South by Southwest Interactive is supposed to be old hat by now—at least that’s what all the haters say. But to be honest, I never really followed the event closely.
Until this year, when I got to go to the Interactive portion and attend some really good sessions and keynotes. Here were my main takeaways:
Wearables are Next
Mobile as a whole is one of the biggest growth stories in the history of technology, and wearables are the latest trend that everyone is going to be jumping on. While the potential for wearables is enormous, it’s still very early in the game.
Google Glass is basically a prototype that’s going to have to figure out how people might use it before going mainstream. But still, it’s great that Google put it out there to get the ball rolling. The first cell phone was a clunker, but look at where we are today—it just takes time.

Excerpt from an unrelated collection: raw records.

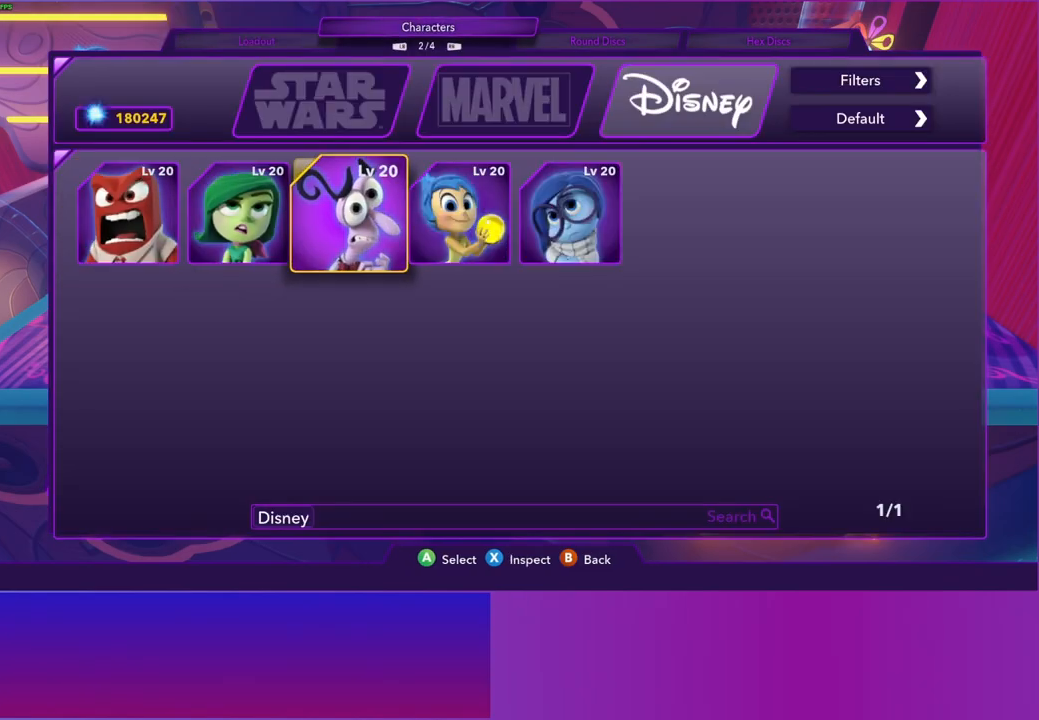
{"buttons": [], "left_stick": "up-right", "right_stick": "center", "events": [[83, "A", "up"], [150, "left_stick", "up-right"], [183, "B", "down"], [267, "B", "up"], [367, "B", "down"], [450, "B", "up"]]}
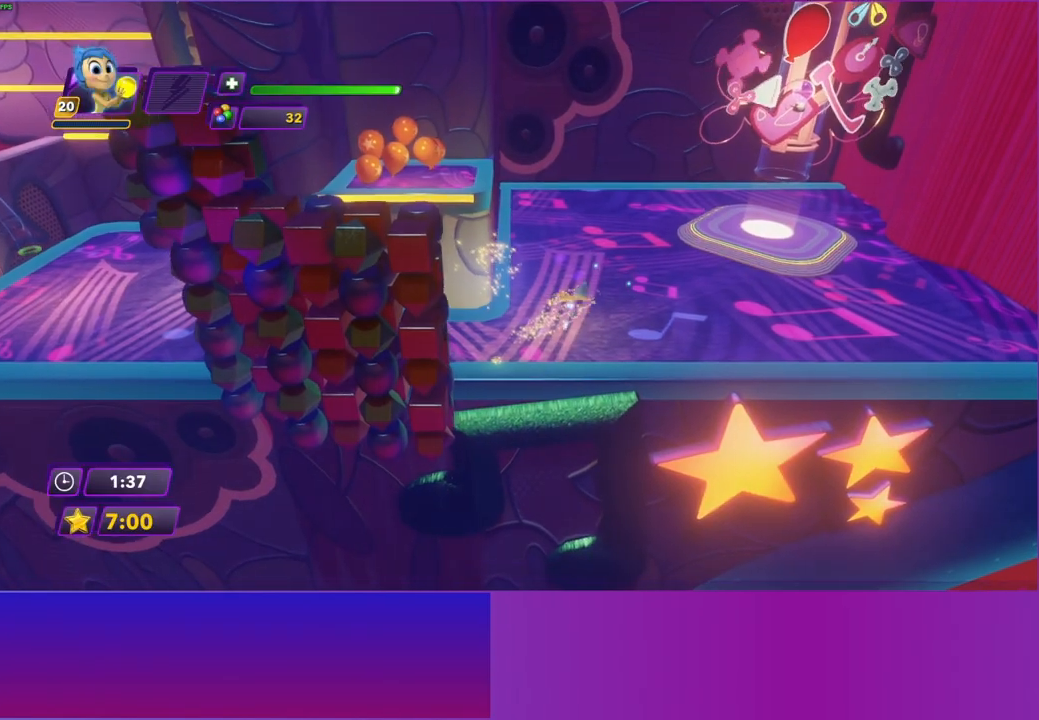
{"buttons": [], "left_stick": "up-right", "right_stick": "center", "events": [[50, "B", "down"], [133, "B", "up"], [233, "B", "down"], [317, "B", "up"], [400, "B", "down"], [483, "B", "up"]]}
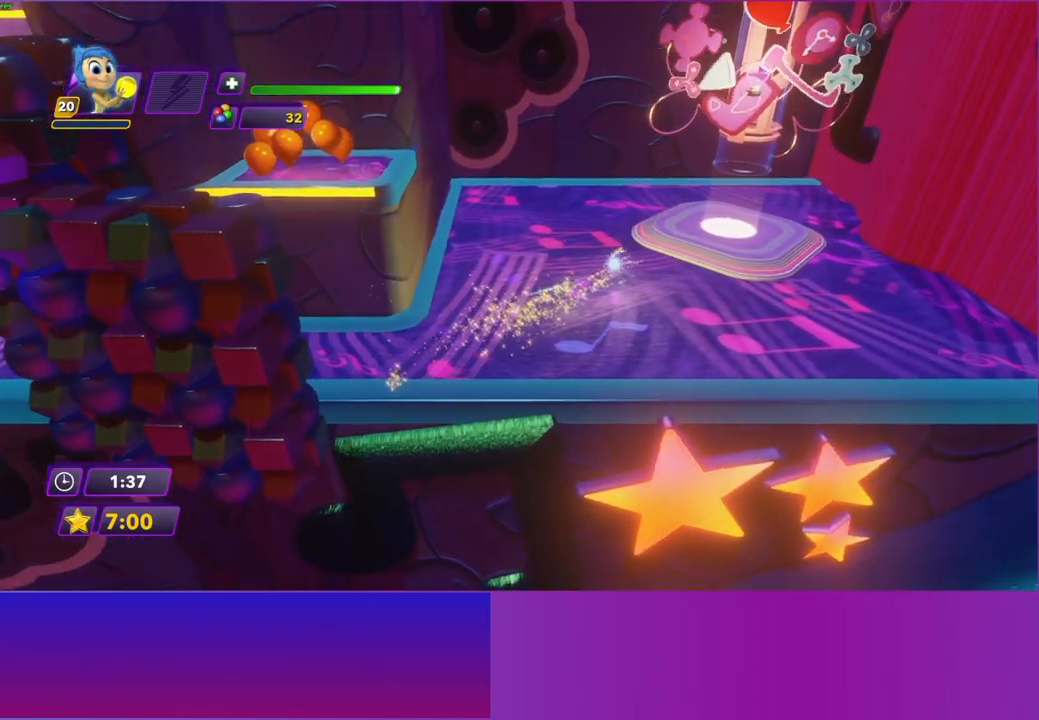
{"buttons": ["A"], "left_stick": "center", "right_stick": "center", "events": [[83, "B", "down"], [167, "B", "up"], [400, "left_stick", "center"], [433, "A", "down"]]}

Right now the segment that’s leading the charge is healthcare: products like the Fitbit and Nike Plus are starting to show the potential for what wearables could eventually become.
One of the big themes at SXSW was the idea of persistent health tracking. Imagine a shirt or wristband that is always recording your vitals, how much you exercise, what restaurants you’re eating, etc. It could send you alerts when your vitals fall outside of your normal range, potentially detecting the beginning of something bad happening.
At the same time, a physician in one of the sessions pointed out that they’re already swamped. The thought of a patient coming in with a 30-page printout of all their vitals for the past 6 months wasn’t appealing at all. “We simply don’t have time,” she said.
Look for major changes and major developments in this space, especially once a company like Apple takes wearables mainstream.
Note: I wrote a post in December of 2013 expressing my reservations about wearables. After being at SXSW I have to admit I was wrong. This is coming and it’s going to be a big deal—whether we like it or not.
Not sure what else to call this, but it’s the opposite of being slimy and completely self interested. Austin Kleon‘s keynote had a name for people that simply want to get something from you for their own selfish reasons: vampires and human spam. All they want is to take, take, take.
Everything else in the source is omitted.